CVE-2026-10066 — Shibby Tomato ≤ 1.28 (CVSS 8.8 | HIGH)
Stack-based buffer overflow in the UPS service handler (tomatoups.cgi) of the abandoned Shibby Tomato router firmware, exploitable remotely. Like the TRENDnet issues above, no patch is coming — the project is dead. Migrate to an actively maintained firmware fork or replace the hardware.


Headline News

Google's DBSC Rollout Closes a Long-Running Cookie Theft Window
Google has begun broadly rolling out Device Bound Session Credentials (DBSC) in Chrome for Windows, a mechanism that cryptographically ties session cookies to the specific device that created them. This directly targets the infostealer-to-session-hijack pipeline that has become one of the most reliable initial access techniques in use today — particularly relevant given the volume of credential-harvesting malware targeting browser session stores. Because DBSC binds authentication tokens to hardware-backed keys, stolen cookies lose their replay value the moment they leave the originating machine. The catch: rollout is currently Windows-only, leaving macOS, Linux, and mobile users outside the protection envelope for now. Practitioners managing hybrid fleets should treat this as a partial control, not a complete mitigation, and continue monitoring for infostealer activity on non-Windows endpoints.

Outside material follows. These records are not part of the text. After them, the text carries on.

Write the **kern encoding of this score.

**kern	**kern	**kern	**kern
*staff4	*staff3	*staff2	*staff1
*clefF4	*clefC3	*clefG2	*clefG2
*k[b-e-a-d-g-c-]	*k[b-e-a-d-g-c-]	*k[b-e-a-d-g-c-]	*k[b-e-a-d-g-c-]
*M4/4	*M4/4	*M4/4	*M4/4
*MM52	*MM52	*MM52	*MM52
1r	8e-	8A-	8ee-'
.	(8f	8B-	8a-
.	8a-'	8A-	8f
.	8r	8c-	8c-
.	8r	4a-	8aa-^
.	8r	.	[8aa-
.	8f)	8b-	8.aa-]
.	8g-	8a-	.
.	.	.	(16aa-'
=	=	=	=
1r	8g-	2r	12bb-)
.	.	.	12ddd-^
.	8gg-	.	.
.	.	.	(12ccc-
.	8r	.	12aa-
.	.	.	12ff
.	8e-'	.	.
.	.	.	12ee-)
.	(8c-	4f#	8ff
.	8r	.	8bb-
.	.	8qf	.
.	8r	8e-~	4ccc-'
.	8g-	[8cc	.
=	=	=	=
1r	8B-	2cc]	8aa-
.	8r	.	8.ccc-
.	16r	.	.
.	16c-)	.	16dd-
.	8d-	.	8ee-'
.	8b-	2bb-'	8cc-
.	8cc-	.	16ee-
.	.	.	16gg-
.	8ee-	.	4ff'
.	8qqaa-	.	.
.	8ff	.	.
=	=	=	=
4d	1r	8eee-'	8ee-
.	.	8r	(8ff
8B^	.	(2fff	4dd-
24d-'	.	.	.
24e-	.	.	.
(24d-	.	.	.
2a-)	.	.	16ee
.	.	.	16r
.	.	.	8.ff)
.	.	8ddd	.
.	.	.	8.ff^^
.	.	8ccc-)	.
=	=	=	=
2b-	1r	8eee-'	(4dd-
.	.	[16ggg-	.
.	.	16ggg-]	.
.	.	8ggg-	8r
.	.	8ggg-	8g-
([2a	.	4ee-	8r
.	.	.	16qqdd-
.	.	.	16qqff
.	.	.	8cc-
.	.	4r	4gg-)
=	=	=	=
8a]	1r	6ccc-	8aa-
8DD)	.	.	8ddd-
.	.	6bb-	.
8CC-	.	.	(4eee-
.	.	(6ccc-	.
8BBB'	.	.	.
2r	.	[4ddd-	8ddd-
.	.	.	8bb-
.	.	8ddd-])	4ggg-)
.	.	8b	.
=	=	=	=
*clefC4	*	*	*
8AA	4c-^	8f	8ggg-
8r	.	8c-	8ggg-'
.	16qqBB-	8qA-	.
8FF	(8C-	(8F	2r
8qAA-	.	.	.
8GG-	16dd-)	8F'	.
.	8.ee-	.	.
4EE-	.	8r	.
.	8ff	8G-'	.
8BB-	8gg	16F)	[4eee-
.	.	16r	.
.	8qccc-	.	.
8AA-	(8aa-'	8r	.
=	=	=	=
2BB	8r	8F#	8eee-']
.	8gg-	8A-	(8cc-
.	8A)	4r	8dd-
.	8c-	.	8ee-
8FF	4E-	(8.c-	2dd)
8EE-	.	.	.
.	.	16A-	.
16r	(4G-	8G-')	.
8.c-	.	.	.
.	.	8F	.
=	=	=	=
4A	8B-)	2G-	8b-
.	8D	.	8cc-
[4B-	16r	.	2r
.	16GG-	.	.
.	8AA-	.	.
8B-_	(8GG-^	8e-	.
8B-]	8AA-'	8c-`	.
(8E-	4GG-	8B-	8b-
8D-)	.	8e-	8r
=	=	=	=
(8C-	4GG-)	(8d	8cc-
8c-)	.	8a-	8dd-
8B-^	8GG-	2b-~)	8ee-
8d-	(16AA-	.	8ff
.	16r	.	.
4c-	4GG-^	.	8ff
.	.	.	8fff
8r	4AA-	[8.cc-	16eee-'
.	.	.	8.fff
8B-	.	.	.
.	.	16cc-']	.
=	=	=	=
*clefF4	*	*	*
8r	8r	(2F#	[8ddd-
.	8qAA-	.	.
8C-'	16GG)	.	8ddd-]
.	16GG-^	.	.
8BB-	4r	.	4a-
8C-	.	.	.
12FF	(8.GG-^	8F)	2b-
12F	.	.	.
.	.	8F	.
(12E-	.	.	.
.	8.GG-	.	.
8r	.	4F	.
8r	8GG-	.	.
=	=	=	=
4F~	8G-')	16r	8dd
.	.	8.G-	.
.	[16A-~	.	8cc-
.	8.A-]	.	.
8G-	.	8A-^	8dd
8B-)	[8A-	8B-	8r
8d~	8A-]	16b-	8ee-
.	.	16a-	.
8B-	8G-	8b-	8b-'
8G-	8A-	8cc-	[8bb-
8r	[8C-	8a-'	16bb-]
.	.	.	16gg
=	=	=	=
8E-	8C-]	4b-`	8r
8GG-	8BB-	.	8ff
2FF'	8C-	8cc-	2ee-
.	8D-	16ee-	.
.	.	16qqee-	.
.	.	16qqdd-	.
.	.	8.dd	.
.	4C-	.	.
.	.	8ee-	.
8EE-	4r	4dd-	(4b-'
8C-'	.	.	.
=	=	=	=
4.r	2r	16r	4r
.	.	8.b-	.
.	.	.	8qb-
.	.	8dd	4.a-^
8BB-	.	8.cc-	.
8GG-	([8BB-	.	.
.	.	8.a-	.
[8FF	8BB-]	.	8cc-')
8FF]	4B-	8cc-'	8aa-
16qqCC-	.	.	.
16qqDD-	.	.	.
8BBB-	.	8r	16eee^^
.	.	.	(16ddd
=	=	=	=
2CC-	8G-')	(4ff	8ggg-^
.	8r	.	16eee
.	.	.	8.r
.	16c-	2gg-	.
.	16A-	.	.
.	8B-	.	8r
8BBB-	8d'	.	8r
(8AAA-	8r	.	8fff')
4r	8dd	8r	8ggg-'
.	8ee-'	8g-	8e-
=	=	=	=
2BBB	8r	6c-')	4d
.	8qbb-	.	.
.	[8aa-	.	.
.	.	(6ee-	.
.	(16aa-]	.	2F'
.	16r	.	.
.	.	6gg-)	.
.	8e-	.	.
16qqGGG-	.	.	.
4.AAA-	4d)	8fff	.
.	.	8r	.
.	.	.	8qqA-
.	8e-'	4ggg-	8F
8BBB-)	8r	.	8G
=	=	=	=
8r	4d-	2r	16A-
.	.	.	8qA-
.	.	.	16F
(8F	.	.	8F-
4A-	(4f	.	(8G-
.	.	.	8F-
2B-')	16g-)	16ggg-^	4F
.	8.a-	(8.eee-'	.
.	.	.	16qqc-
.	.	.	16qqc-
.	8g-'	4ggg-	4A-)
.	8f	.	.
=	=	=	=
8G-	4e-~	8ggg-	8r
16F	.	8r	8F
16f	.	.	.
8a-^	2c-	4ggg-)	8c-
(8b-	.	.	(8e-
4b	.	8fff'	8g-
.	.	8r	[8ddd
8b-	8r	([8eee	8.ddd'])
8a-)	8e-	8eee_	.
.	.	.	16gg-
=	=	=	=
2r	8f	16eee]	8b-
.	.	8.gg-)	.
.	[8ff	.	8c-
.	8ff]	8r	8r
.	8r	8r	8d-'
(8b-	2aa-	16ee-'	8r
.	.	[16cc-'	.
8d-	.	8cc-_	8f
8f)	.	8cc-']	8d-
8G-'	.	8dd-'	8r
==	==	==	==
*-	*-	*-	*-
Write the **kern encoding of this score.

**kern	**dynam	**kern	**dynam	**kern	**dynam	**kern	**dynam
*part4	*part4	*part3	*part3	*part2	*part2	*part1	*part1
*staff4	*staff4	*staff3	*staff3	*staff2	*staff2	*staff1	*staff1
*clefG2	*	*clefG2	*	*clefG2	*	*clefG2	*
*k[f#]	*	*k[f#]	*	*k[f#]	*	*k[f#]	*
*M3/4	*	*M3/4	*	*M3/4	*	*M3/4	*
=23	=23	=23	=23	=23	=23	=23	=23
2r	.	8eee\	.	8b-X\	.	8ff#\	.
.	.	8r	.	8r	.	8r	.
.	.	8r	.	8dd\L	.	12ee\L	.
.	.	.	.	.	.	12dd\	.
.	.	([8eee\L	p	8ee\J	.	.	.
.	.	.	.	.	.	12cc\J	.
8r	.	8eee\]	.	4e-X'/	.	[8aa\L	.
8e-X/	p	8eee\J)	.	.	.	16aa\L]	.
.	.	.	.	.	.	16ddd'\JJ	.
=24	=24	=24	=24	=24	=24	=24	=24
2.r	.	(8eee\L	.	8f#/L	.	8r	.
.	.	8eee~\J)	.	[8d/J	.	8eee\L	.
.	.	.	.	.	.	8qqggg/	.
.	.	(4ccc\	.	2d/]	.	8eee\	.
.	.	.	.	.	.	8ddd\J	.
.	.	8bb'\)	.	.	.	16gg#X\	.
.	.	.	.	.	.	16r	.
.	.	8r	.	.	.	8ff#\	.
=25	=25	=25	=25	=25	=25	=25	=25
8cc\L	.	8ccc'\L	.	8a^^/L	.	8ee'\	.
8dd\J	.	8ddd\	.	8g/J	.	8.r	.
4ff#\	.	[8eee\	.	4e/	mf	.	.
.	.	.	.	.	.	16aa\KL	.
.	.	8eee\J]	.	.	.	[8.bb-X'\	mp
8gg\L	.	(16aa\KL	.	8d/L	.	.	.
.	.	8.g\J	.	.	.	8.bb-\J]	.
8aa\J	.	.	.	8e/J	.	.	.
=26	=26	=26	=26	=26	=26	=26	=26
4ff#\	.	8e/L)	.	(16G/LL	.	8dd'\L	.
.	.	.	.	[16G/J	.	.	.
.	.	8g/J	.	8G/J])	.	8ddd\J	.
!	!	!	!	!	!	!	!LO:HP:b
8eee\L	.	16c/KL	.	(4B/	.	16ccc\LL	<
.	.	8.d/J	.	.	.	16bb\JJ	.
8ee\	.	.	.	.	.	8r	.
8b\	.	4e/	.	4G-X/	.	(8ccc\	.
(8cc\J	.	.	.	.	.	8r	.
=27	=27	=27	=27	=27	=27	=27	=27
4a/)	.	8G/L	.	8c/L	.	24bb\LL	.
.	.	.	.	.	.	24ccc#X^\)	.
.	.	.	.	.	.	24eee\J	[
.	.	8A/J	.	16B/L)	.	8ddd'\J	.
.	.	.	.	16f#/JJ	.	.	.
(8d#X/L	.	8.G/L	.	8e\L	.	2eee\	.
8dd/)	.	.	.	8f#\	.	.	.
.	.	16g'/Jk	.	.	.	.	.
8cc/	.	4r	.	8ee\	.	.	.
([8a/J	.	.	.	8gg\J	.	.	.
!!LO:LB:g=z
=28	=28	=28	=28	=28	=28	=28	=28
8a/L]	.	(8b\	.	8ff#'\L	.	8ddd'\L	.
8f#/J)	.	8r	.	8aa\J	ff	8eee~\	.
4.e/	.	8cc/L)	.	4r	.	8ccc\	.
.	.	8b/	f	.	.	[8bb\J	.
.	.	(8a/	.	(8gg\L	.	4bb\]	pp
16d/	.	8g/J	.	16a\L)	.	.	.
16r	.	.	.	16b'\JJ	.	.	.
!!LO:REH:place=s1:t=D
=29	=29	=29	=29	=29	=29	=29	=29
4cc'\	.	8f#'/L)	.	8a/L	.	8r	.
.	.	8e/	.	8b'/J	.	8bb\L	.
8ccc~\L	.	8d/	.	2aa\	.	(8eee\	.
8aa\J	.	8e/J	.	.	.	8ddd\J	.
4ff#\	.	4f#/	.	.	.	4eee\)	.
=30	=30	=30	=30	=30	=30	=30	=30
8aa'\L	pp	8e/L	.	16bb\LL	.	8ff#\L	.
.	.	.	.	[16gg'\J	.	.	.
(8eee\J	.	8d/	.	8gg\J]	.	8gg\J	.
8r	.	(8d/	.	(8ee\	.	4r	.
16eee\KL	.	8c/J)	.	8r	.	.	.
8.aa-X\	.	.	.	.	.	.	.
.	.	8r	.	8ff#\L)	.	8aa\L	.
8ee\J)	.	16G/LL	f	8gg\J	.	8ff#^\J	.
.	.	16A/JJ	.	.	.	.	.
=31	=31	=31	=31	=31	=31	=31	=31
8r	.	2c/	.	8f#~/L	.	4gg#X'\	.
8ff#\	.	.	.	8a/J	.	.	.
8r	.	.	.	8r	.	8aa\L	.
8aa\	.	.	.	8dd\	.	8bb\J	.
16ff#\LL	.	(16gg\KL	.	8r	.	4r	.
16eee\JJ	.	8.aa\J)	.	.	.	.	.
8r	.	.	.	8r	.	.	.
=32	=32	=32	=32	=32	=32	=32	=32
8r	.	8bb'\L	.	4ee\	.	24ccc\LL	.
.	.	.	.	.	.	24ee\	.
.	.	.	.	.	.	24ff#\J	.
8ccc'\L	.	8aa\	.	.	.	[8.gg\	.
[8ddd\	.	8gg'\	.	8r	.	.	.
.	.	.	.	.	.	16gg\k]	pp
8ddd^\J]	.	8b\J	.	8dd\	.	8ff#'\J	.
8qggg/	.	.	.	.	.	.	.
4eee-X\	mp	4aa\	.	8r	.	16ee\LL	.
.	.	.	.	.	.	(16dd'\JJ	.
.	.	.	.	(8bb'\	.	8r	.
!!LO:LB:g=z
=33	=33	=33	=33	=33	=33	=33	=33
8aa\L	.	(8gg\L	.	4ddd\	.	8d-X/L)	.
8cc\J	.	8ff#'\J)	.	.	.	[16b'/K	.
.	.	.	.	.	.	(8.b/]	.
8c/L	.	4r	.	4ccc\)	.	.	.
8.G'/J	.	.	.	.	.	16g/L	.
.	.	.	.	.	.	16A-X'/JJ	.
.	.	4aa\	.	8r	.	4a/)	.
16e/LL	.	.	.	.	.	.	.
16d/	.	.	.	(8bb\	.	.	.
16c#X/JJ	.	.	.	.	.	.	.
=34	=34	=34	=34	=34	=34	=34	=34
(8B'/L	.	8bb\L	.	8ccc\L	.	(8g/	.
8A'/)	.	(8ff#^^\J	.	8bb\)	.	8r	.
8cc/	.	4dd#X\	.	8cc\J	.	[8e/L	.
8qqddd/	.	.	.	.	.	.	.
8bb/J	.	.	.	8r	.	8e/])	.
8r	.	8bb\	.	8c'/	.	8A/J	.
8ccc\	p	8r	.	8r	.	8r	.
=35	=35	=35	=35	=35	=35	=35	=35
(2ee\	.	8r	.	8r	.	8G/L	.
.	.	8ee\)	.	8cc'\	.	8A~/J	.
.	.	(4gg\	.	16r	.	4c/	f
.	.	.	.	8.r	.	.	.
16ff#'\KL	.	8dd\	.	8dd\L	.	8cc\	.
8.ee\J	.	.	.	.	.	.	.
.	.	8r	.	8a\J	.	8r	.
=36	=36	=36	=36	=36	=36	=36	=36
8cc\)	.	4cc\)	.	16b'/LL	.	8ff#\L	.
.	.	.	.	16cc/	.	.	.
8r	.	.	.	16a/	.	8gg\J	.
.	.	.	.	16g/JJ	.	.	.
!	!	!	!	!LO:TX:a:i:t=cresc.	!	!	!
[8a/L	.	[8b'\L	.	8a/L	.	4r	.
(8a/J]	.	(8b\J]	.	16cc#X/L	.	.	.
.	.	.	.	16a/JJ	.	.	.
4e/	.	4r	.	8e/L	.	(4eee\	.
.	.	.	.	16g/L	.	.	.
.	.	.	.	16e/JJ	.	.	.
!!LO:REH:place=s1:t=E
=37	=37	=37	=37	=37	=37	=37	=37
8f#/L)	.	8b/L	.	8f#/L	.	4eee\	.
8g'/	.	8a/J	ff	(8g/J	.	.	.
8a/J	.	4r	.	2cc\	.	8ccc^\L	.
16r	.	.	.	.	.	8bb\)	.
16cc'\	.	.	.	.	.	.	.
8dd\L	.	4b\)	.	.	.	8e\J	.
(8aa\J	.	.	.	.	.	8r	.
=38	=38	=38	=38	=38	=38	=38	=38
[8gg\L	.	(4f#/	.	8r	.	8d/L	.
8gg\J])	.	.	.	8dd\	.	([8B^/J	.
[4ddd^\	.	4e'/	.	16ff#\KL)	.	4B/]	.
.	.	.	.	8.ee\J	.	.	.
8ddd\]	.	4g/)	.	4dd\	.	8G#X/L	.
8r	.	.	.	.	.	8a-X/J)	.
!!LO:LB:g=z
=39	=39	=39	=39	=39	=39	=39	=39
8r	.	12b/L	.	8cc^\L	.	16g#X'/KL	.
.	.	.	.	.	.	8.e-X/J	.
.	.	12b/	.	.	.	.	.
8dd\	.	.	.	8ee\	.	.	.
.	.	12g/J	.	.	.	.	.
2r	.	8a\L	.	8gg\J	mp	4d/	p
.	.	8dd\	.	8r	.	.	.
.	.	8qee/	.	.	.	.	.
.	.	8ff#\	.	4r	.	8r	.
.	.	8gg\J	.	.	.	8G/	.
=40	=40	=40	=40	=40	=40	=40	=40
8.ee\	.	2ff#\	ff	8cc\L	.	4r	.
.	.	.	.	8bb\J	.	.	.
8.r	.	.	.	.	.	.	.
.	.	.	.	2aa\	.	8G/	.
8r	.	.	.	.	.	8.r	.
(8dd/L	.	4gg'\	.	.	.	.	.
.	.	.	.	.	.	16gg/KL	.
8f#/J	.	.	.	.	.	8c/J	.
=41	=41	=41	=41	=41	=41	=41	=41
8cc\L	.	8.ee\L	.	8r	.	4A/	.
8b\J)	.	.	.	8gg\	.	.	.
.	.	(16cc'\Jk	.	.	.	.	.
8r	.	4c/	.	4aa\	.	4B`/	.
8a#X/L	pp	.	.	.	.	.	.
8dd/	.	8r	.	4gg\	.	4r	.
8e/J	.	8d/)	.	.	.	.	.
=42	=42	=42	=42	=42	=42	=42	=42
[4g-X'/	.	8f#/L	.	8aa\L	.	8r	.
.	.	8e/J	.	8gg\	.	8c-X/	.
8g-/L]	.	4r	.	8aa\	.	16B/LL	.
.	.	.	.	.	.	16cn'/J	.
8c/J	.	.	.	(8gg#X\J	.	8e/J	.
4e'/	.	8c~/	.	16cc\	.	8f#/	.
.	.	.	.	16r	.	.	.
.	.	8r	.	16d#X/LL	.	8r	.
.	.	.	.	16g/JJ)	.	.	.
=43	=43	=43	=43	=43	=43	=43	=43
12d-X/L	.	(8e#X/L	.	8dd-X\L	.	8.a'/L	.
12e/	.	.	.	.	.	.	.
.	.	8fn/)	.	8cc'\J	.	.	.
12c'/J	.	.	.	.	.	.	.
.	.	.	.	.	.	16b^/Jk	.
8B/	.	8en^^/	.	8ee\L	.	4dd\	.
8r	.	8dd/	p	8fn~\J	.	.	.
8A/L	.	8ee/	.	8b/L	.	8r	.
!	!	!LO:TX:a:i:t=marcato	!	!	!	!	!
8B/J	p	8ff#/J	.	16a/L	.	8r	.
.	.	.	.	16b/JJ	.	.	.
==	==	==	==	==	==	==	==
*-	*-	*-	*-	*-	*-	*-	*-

California Pursues 23andMe Over 2023 Genetic Data Breach
California has filed suit against 23andMe over the 2023 breach that exposed sensitive genetic and personal information belonging to millions of users — a case that carries particular weight given the nature of the data involved. Unlike leaked passwords or card numbers, genetic data cannot be rotated or revoked; exposure is permanent and the downstream risks — insurance discrimination, familial re-identification, targeted social engineering — compound over time. The lawsuit arrives as 23andMe navigates an already precarious corporate situation, raising serious questions about long-term custodianship of some of the most sensitive personal data in existence. For practitioners advising on third-party risk and data retention policies, this case reinforces why genetic and biometric data categories warrant their own threat modelling tracks, not just a row in the standard data classification matrix.


Schrödinger's Feed

MIT has announced plans for a new Quantum Systems Laboratory, framed as a regional hub open to government, academic, and industry researchers — and positioned explicitly to accelerate next-generation quantum technology development. It's a strategic signal: the race to build fault-tolerant quantum systems is now being treated as infrastructure-level national priority, not just academic curiosity. From a security standpoint, the acceleration of quantum hardware capability continues to compress the timeline that practitioners and standards bodies are working against for post-quantum cryptography migration. If you haven't inventoried your organisation's cryptographic dependencies and mapped them against NIST's finalised PQC standards, a federally-backed quantum lab opening its doors is a reasonable prompt to start.


/dev/random

Notes from the Mistral AI Now Summit in Paris made the rounds this week, offering a ground-level view of how Europe's most prominent AI lab presents itself on home turf — part technical showcase, part cultural statement, with a distinctly Gallic confidence that the future of AI need not be entirely Californian. What's notable from a security perspective is how rapidly these events have shifted from "look at what we can generate" to "here's how enterprises are deploying this in production," which is a polite way of saying the attack surface is expanding faster than most blue teams are tracking. Whether Mistral's sovereign-AI pitch translates into genuinely more auditable, more controllable systems remains an open question. For now: croissants, large language models, and the eternal optimism of a product launch.